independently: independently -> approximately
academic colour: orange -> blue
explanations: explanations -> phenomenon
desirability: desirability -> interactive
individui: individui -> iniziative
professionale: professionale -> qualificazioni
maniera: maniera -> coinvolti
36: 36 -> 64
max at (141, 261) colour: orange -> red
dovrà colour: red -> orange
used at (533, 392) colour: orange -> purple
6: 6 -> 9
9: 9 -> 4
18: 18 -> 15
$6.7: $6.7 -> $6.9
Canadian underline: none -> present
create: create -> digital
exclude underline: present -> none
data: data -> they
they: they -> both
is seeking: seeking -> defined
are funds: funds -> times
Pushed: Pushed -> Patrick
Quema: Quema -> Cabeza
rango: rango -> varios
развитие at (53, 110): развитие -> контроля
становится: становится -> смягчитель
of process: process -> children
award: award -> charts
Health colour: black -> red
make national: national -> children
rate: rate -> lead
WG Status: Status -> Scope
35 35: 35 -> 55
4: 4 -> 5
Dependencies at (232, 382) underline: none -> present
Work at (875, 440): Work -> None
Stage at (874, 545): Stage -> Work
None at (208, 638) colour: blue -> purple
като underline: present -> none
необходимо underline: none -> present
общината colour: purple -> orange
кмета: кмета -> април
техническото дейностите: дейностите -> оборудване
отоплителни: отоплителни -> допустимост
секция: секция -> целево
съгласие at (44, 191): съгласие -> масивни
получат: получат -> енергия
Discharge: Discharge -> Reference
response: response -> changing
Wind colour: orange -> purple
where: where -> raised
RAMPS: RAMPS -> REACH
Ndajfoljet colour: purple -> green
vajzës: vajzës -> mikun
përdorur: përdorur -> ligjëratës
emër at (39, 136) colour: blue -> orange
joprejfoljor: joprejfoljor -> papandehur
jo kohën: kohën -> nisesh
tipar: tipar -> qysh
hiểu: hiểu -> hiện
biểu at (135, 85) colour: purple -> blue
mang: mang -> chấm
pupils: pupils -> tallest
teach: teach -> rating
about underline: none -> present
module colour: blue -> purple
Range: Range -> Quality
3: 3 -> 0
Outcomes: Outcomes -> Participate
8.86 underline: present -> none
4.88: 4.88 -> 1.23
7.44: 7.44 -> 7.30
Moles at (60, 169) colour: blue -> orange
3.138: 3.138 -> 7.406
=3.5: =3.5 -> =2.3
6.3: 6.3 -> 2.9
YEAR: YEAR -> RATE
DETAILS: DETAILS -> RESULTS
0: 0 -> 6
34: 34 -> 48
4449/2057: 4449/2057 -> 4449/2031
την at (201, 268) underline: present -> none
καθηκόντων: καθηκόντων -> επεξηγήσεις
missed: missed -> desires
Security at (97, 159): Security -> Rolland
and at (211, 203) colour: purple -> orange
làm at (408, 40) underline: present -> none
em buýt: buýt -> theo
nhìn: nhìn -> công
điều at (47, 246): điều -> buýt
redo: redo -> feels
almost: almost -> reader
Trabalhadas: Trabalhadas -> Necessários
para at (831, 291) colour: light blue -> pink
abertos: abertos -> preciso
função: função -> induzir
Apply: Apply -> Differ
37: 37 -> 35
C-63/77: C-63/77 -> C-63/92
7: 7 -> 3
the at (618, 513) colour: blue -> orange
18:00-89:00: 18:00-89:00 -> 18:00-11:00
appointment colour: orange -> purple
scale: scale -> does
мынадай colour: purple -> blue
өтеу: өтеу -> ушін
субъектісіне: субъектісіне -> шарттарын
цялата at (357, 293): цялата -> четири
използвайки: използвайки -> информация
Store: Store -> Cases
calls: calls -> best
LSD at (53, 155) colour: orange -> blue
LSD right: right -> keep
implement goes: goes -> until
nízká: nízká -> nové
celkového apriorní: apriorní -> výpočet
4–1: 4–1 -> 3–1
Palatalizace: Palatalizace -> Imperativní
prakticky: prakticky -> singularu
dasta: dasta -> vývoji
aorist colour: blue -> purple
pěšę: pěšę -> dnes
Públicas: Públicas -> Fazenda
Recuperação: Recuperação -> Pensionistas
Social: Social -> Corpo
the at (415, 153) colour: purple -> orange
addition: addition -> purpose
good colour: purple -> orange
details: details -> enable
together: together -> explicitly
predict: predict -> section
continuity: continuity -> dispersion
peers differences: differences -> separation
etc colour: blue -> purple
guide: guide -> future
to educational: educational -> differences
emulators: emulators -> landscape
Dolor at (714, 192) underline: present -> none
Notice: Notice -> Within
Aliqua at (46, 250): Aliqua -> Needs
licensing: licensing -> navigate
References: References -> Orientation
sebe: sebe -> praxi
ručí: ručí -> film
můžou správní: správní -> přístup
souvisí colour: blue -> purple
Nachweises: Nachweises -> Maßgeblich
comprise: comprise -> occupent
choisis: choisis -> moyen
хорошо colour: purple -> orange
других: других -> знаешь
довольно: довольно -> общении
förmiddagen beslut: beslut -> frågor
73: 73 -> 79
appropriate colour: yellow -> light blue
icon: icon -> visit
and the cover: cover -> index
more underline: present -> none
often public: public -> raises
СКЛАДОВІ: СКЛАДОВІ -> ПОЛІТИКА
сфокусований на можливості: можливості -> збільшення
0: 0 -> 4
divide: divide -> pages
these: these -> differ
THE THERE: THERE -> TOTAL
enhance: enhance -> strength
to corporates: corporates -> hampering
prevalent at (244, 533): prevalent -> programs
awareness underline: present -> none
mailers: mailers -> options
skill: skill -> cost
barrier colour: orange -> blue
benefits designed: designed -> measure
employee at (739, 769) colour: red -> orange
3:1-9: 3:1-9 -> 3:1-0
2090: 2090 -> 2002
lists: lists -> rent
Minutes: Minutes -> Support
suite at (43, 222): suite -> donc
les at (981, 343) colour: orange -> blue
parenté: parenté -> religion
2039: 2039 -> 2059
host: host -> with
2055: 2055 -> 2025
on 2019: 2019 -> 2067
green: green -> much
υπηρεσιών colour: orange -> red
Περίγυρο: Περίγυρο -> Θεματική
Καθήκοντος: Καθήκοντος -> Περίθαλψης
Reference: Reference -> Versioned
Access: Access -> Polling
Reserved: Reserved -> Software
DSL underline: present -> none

___

WHAT TO DO :: Copy out every line of the data above without changing anything.

EXERCISE RESULT ::
independently: independently -> approximately
academic colour: orange -> blue
explanations: explanations -> phenomenon
desirability: desirability -> interactive
individui: individui -> iniziative
professionale: professionale -> qualificazioni
maniera: maniera -> coinvolti
36: 36 -> 64
max at (141, 261) colour: orange -> red
dovrà colour: red -> orange
used at (533, 392) colour: orange -> purple
6: 6 -> 9
9: 9 -> 4
18: 18 -> 15
$6.7: $6.7 -> $6.9
Canadian underline: none -> present
create: create -> digital
exclude underline: present -> none
data: data -> they
they: they -> both
is seeking: seeking -> defined
are funds: funds -> times
Pushed: Pushed -> Patrick
Quema: Quema -> Cabeza
rango: rango -> varios
развитие at (53, 110): развитие -> контроля
становится: становится -> смягчитель
of process: process -> children
award: award -> charts
Health colour: black -> red
make national: national -> children
rate: rate -> lead
WG Status: Status -> Scope
35 35: 35 -> 55
4: 4 -> 5
Dependencies at (232, 382) underline: none -> present
Work at (875, 440): Work -> None
Stage at (874, 545): Stage -> Work
None at (208, 638) colour: blue -> purple
като underline: present -> none
необходимо underline: none -> present
общината colour: purple -> orange
кмета: кмета -> април
техническото дейностите: дейностите -> оборудване
отоплителни: отоплителни -> допустимост
секция: секция -> целево
съгласие at (44, 191): съгласие -> масивни
получат: получат -> енергия
Discharge: Discharge -> Reference
response: response -> changing
Wind colour: orange -> purple
where: where -> raised
RAMPS: RAMPS -> REACH
Ndajfoljet colour: purple -> green
vajzës: vajzës -> mikun
përdorur: përdorur -> ligjëratës
emër at (39, 136) colour: blue -> orange
joprejfoljor: joprejfoljor -> papandehur
jo kohën: kohën -> nisesh
tipar: tipar -> qysh
hiểu: hiểu -> hiện
biểu at (135, 85) colour: purple -> blue
mang: mang -> chấm
pupils: pupils -> tallest
teach: teach -> rating
about underline: none -> present
module colour: blue -> purple
Range: Range -> Quality
3: 3 -> 0
Outcomes: Outcomes -> Participate
8.86 underline: present -> none
4.88: 4.88 -> 1.23
7.44: 7.44 -> 7.30
Moles at (60, 169) colour: blue -> orange
3.138: 3.138 -> 7.406
=3.5: =3.5 -> =2.3
6.3: 6.3 -> 2.9
YEAR: YEAR -> RATE
DETAILS: DETAILS -> RESULTS
0: 0 -> 6
34: 34 -> 48
4449/2057: 4449/2057 -> 4449/2031
την at (201, 268) underline: present -> none
καθηκόντων: καθηκόντων -> επεξηγήσεις
missed: missed -> desires
Security at (97, 159): Security -> Rolland
and at (211, 203) colour: purple -> orange
làm at (408, 40) underline: present -> none
em buýt: buýt -> theo
nhìn: nhìn -> công
điều at (47, 246): điều -> buýt
redo: redo -> feels
almost: almost -> reader
Trabalhadas: Trabalhadas -> Necessários
para at (831, 291) colour: light blue -> pink
abertos: abertos -> preciso
função: função -> induzir
Apply: Apply -> Differ
37: 37 -> 35
C-63/77: C-63/77 -> C-63/92
7: 7 -> 3
the at (618, 513) colour: blue -> orange
18:00-89:00: 18:00-89:00 -> 18:00-11:00
appointment colour: orange -> purple
scale: scale -> does
мынадай colour: purple -> blue
өтеу: өтеу -> ушін
субъектісіне: субъектісіне -> шарттарын
цялата at (357, 293): цялата -> четири
използвайки: използвайки -> информация
Store: Store -> Cases
calls: calls -> best
LSD at (53, 155) colour: orange -> blue
LSD right: right -> keep
implement goes: goes -> until
nízká: nízká -> nové
celkového apriorní: apriorní -> výpočet
4–1: 4–1 -> 3–1
Palatalizace: Palatalizace -> Imperativní
prakticky: prakticky -> singularu
dasta: dasta -> vývoji
aorist colour: blue -> purple
pěšę: pěšę -> dnes
Públicas: Públicas -> Fazenda
Recuperação: Recuperação -> Pensionistas
Social: Social -> Corpo
the at (415, 153) colour: purple -> orange
addition: addition -> purpose
good colour: purple -> orange
details: details -> enable
together: together -> explicitly
predict: predict -> section
continuity: continuity -> dispersion
peers differences: differences -> separation
etc colour: blue -> purple
guide: guide -> future
to educational: educational -> differences
emulators: emulators -> landscape
Dolor at (714, 192) underline: present -> none
Notice: Notice -> Within
Aliqua at (46, 250): Aliqua -> Needs
licensing: licensing -> navigate
References: References -> Orientation
sebe: sebe -> praxi
ručí: ručí -> film
můžou správní: správní -> přístup
souvisí colour: blue -> purple
Nachweises: Nachweises -> Maßgeblich
comprise: comprise -> occupent
choisis: choisis -> moyen
хорошо colour: purple -> orange
других: других -> знаешь
довольно: довольно -> общении
förmiddagen beslut: beslut -> frågor
73: 73 -> 79
appropriate colour: yellow -> light blue
icon: icon -> visit
and the cover: cover -> index
more underline: present -> none
often public: public -> raises
СКЛАДОВІ: СКЛАДОВІ -> ПОЛІТИКА
сфокусований на можливості: можливості -> збільшення
0: 0 -> 4
divide: divide -> pages
these: these -> differ
THE THERE: THERE -> TOTAL
enhance: enhance -> strength
to corporates: corporates -> hampering
prevalent at (244, 533): prevalent -> programs
awareness underline: present -> none
mailers: mailers -> options
skill: skill -> cost
barrier colour: orange -> blue
benefits designed: designed -> measure
employee at (739, 769) colour: red -> orange
3:1-9: 3:1-9 -> 3:1-0
2090: 2090 -> 2002
lists: lists -> rent
Minutes: Minutes -> Support
suite at (43, 222): suite -> donc
les at (981, 343) colour: orange -> blue
parenté: parenté -> religion
2039: 2039 -> 2059
host: host -> with
2055: 2055 -> 2025
on 2019: 2019 -> 2067
green: green -> much
υπηρεσιών colour: orange -> red
Περίγυρο: Περίγυρο -> Θεματική
Καθήκοντος: Καθήκοντος -> Περίθαλψης
Reference: Reference -> Versioned
Access: Access -> Polling
Reserved: Reserved -> Software
DSL underline: present -> none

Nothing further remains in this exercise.